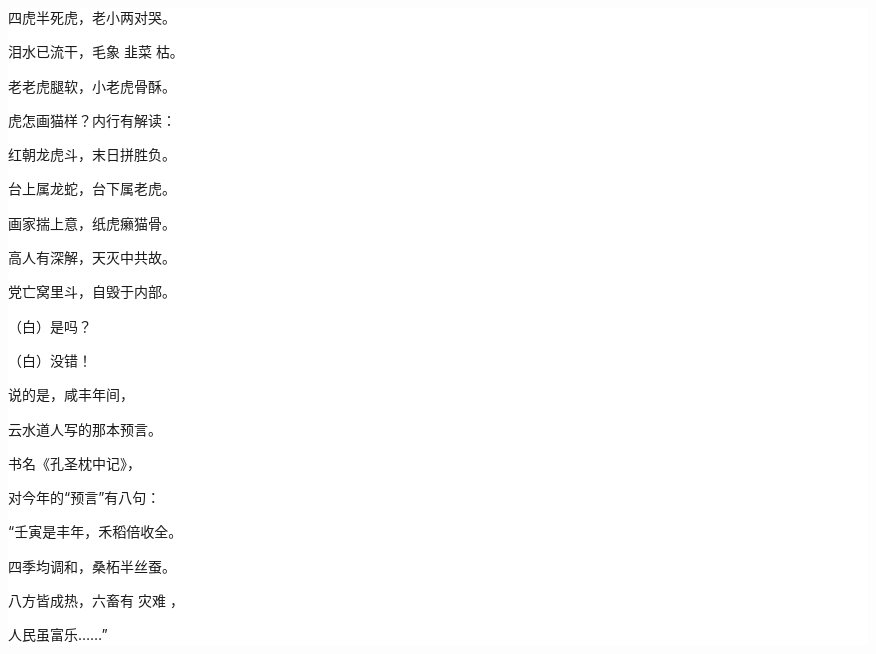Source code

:  四虎半死虎，老小两对哭。
</p>
<p>
 泪水已流干，毛象
 <ok href="https://www.epochtimes.com/gb/tag/%E9%9F%AD%E8%8F%9C.html">
  韭菜
 </ok>
 枯。
</p>
<p>
 老老虎腿软，小老虎骨酥。
</p>
<p>
 虎怎画猫样？内行有解读：
</p>
<p>
 红朝龙虎斗，末日拼胜负。
</p>
<p>
 台上属龙蛇，台下属老虎。
</p>
<p>
 画家揣上意，纸虎癞猫骨。
</p>
<p>
 高人有深解，天灭中共故。
</p>
<p>
 党亡窝里斗，自毁于内部。
</p>
<p>
 （白）是吗？
</p>
<p>
 （白）没错！
</p>
<p>
 说的是，咸丰年间，
</p>
<p>
 云水道人写的那本预言。
</p>
<p>
 书名《孔圣枕中记》，
</p>
<p>
 对今年的“预言”有八句：
</p>
<p>
 “壬寅是丰年，禾稻倍收全。
</p>
<p>
 四季均调和，桑柘半丝蚕。
</p>
<p>
 八方皆成热，六畜有
 <ok href="https://www.epochtimes.com/gb/tag/%E7%81%BE%E9%9A%BE.html">
  灾难
 </ok>
 ，
</p>
<p>
 人民虽富乐……”
</p>
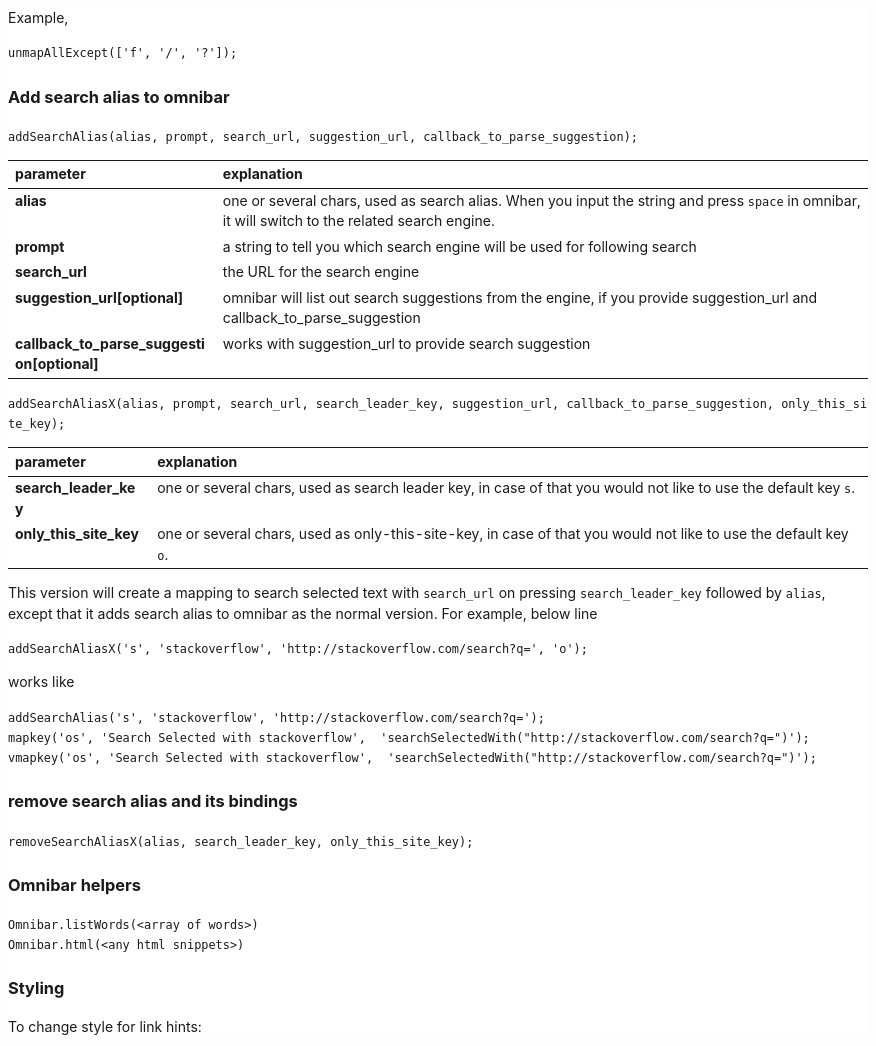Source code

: Example,

    unmapAllExcept(['f', '/', '?']);

### Add search alias to omnibar

    addSearchAlias(alias, prompt, search_url, suggestion_url, callback_to_parse_suggestion);

| parameter  | explanation |
|:---------------| :-----|
|**alias**                                   | one or several chars, used as search alias. When you input the string and press `space` in omnibar, it will switch to the related search engine.|
|**prompt**                                  | a string to tell you which search engine will be used for following search|
|**search_url**                              | the URL for the search engine|
|**suggestion_url[optional]**                | omnibar will list out search suggestions from the engine, if you provide suggestion_url and callback_to_parse_suggestion|
|**callback_to_parse_suggestion[optional]**  | works with suggestion_url to provide search suggestion|

    addSearchAliasX(alias, prompt, search_url, search_leader_key, suggestion_url, callback_to_parse_suggestion, only_this_site_key);

| parameter  | explanation |
|:---------------| :-----|
|**search_leader_key**                                   | one or several chars, used as search leader key, in case of that you would not like to use the default key `s`.|
|**only_this_site_key**                                  | one or several chars, used as only-this-site-key, in case of that you would not like to use the default key `o`.|

This version will create a mapping to search selected text with `search_url` on pressing `search_leader_key` followed by `alias`, except that it adds search alias to omnibar as the normal version. For example, below line

    addSearchAliasX('s', 'stackoverflow', 'http://stackoverflow.com/search?q=', 'o');

works like

    addSearchAlias('s', 'stackoverflow', 'http://stackoverflow.com/search?q=');
    mapkey('os', 'Search Selected with stackoverflow',  'searchSelectedWith("http://stackoverflow.com/search?q=")');
    vmapkey('os', 'Search Selected with stackoverflow',  'searchSelectedWith("http://stackoverflow.com/search?q=")');

### remove search alias and its bindings

    removeSearchAliasX(alias, search_leader_key, only_this_site_key);

### Omnibar helpers

    Omnibar.listWords(<array of words>)
    Omnibar.html(<any html snippets>)

### Styling

To change style for link hints:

WHAT TO DO: Return the source text from all of the records above word for word, leaving the pictures out of your answer.

ANSWER TO THE EXERCISE:
Source code

:  四虎半死虎，老小两对哭。
</p>
<p>
 泪水已流干，毛象
 <ok href="https://www.epochtimes.com/gb/tag/%E9%9F%AD%E8%8F%9C.html">
  韭菜
 </ok>
 枯。
</p>
<p>
 老老虎腿软，小老虎骨酥。
</p>
<p>
 虎怎画猫样？内行有解读：
</p>
<p>
 红朝龙虎斗，末日拼胜负。
</p>
<p>
 台上属龙蛇，台下属老虎。
</p>
<p>
 画家揣上意，纸虎癞猫骨。
</p>
<p>
 高人有深解，天灭中共故。
</p>
<p>
 党亡窝里斗，自毁于内部。
</p>
<p>
 （白）是吗？
</p>
<p>
 （白）没错！
</p>
<p>
 说的是，咸丰年间，
</p>
<p>
 云水道人写的那本预言。
</p>
<p>
 书名《孔圣枕中记》，
</p>
<p>
 对今年的“预言”有八句：
</p>
<p>
 “壬寅是丰年，禾稻倍收全。
</p>
<p>
 四季均调和，桑柘半丝蚕。
</p>
<p>
 八方皆成热，六畜有
 <ok href="https://www.epochtimes.com/gb/tag/%E7%81%BE%E9%9A%BE.html">
  灾难
 </ok>
 ，
</p>
<p>
 人民虽富乐……”
</p>
Source code

: Example,

    unmapAllExcept(['f', '/', '?']);

### Add search alias to omnibar

    addSearchAlias(alias, prompt, search_url, suggestion_url, callback_to_parse_suggestion);

| parameter  | explanation |
|:---------------| :-----|
|**alias**                                   | one or several chars, used as search alias. When you input the string and press `space` in omnibar, it will switch to the related search engine.|
|**prompt**                                  | a string to tell you which search engine will be used for following search|
|**search_url**                              | the URL for the search engine|
|**suggestion_url[optional]**                | omnibar will list out search suggestions from the engine, if you provide suggestion_url and callback_to_parse_suggestion|
|**callback_to_parse_suggestion[optional]**  | works with suggestion_url to provide search suggestion|

    addSearchAliasX(alias, prompt, search_url, search_leader_key, suggestion_url, callback_to_parse_suggestion, only_this_site_key);

| parameter  | explanation |
|:---------------| :-----|
|**search_leader_key**                                   | one or several chars, used as search leader key, in case of that you would not like to use the default key `s`.|
|**only_this_site_key**                                  | one or several chars, used as only-this-site-key, in case of that you would not like to use the default key `o`.|

This version will create a mapping to search selected text with `search_url` on pressing `search_leader_key` followed by `alias`, except that it adds search alias to omnibar as the normal version. For example, below line

    addSearchAliasX('s', 'stackoverflow', 'http://stackoverflow.com/search?q=', 'o');

works like

    addSearchAlias('s', 'stackoverflow', 'http://stackoverflow.com/search?q=');
    mapkey('os', 'Search Selected with stackoverflow',  'searchSelectedWith("http://stackoverflow.com/search?q=")');
    vmapkey('os', 'Search Selected with stackoverflow',  'searchSelectedWith("http://stackoverflow.com/search?q=")');

### remove search alias and its bindings

    removeSearchAliasX(alias, search_leader_key, only_this_site_key);

### Omnibar helpers

    Omnibar.listWords(<array of words>)
    Omnibar.html(<any html snippets>)

### Styling

To change style for link hints:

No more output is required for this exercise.